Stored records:
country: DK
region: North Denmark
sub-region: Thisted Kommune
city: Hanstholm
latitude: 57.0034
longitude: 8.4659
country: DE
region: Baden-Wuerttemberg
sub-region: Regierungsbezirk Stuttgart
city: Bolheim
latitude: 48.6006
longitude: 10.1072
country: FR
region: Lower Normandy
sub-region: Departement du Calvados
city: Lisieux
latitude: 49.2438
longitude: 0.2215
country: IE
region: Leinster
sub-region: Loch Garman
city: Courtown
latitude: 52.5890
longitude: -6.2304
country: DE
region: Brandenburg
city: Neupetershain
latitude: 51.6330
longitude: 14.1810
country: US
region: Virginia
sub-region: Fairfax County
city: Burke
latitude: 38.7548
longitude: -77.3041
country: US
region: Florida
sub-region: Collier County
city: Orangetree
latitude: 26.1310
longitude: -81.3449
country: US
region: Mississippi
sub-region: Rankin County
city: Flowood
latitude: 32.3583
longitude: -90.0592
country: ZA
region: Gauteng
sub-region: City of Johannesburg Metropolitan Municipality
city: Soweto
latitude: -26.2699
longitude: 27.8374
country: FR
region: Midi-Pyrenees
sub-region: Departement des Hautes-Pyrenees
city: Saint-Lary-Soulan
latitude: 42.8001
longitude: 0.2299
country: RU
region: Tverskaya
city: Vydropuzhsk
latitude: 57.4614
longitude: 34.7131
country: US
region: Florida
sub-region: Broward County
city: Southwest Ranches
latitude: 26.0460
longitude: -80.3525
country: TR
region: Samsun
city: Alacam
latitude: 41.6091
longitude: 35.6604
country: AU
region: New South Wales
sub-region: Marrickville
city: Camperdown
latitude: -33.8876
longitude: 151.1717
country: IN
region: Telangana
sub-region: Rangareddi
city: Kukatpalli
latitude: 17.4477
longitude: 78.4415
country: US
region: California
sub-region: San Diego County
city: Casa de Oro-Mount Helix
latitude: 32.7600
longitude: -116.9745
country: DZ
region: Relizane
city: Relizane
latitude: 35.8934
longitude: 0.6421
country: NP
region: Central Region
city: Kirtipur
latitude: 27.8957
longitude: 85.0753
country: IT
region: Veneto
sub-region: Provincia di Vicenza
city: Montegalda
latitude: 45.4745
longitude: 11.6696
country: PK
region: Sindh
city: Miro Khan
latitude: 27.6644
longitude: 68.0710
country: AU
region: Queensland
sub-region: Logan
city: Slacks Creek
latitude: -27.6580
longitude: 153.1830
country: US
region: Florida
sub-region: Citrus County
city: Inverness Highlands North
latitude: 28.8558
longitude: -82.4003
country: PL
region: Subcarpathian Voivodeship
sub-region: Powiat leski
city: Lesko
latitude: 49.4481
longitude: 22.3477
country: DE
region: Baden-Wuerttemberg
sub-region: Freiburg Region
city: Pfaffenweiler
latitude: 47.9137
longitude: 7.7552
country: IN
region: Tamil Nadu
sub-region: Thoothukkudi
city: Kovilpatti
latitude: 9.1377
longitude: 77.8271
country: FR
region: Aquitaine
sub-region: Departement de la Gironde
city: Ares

[Objective]:
Convert every line of the records above into a numbered list, leaving out any blank lines.

[Solution for this task]:
1. country: DK
2. region: North Denmark
3. sub-region: Thisted Kommune
4. city: Hanstholm
5. latitude: 57.0034
6. longitude: 8.4659
7. country: DE
8. region: Baden-Wuerttemberg
9. sub-region: Regierungsbezirk Stuttgart
10. city: Bolheim
11. latitude: 48.6006
12. longitude: 10.1072
13. country: FR
14. region: Lower Normandy
15. sub-region: Departement du Calvados
16. city: Lisieux
17. latitude: 49.2438
18. longitude: 0.2215
19. country: IE
20. region: Leinster
21. sub-region: Loch Garman
22. city: Courtown
23. latitude: 52.5890
24. longitude: -6.2304
25. country: DE
26. region: Brandenburg
27. city: Neupetershain
28. latitude: 51.6330
29. longitude: 14.1810
30. country: US
31. region: Virginia
32. sub-region: Fairfax County
33. city: Burke
34. latitude: 38.7548
35. longitude: -77.3041
36. country: US
37. region: Florida
38. sub-region: Collier County
39. city: Orangetree
40. latitude: 26.1310
41. longitude: -81.3449
42. country: US
43. region: Mississippi
44. sub-region: Rankin County
45. city: Flowood
46. latitude: 32.3583
47. longitude: -90.0592
48. country: ZA
49. region: Gauteng
50. sub-region: City of Johannesburg Metropolitan Municipality
51. city: Soweto
52. latitude: -26.2699
53. longitude: 27.8374
54. country: FR
55. region: Midi-Pyrenees
56. sub-region: Departement des Hautes-Pyrenees
57. city: Saint-Lary-Soulan
58. latitude: 42.8001
59. longitude: 0.2299
60. country: RU
61. region: Tverskaya
62. city: Vydropuzhsk
63. latitude: 57.4614
64. longitude: 34.7131
65. country: US
66. region: Florida
67. sub-region: Broward County
68. city: Southwest Ranches
69. latitude: 26.0460
70. longitude: -80.3525
71. country: TR
72. region: Samsun
73. city: Alacam
74. latitude: 41.6091
75. longitude: 35.6604
76. country: AU
77. region: New South Wales
78. sub-region: Marrickville
79. city: Camperdown
80. latitude: -33.8876
81. longitude: 151.1717
82. country: IN
83. region: Telangana
84. sub-region: Rangareddi
85. city: Kukatpalli
86. latitude: 17.4477
87. longitude: 78.4415
88. country: US
89. region: California
90. sub-region: San Diego County
91. city: Casa de Oro-Mount Helix
92. latitude: 32.7600
93. longitude: -116.9745
94. country: DZ
95. region: Relizane
96. city: Relizane
97. latitude: 35.8934
98. longitude: 0.6421
99. country: NP
100. region: Central Region
101. city: Kirtipur
102. latitude: 27.8957
103. longitude: 85.0753
104. country: IT
105. region: Veneto
106. sub-region: Provincia di Vicenza
107. city: Montegalda
108. latitude: 45.4745
109. longitude: 11.6696
110. country: PK
111. region: Sindh
112. city: Miro Khan
113. latitude: 27.6644
114. longitude: 68.0710
115. country: AU
116. region: Queensland
117. sub-region: Logan
118. city: Slacks Creek
119. latitude: -27.6580
120. longitude: 153.1830
121. country: US
122. region: Florida
123. sub-region: Citrus County
124. city: Inverness Highlands North
125. latitude: 28.8558
126. longitude: -82.4003
127. country: PL
128. region: Subcarpathian Voivodeship
129. sub-region: Powiat leski
130. city: Lesko
131. latitude: 49.4481
132. longitude: 22.3477
133. country: DE
134. region: Baden-Wuerttemberg
135. sub-region: Freiburg Region
136. city: Pfaffenweiler
137. latitude: 47.9137
138. longitude: 7.7552
139. country: IN
140. region: Tamil Nadu
141. sub-region: Thoothukkudi
142. city: Kovilpatti
143. latitude: 9.1377
144. longitude: 77.8271
145. country: FR
146. region: Aquitaine
147. sub-region: Departement de la Gironde
148. city: Ares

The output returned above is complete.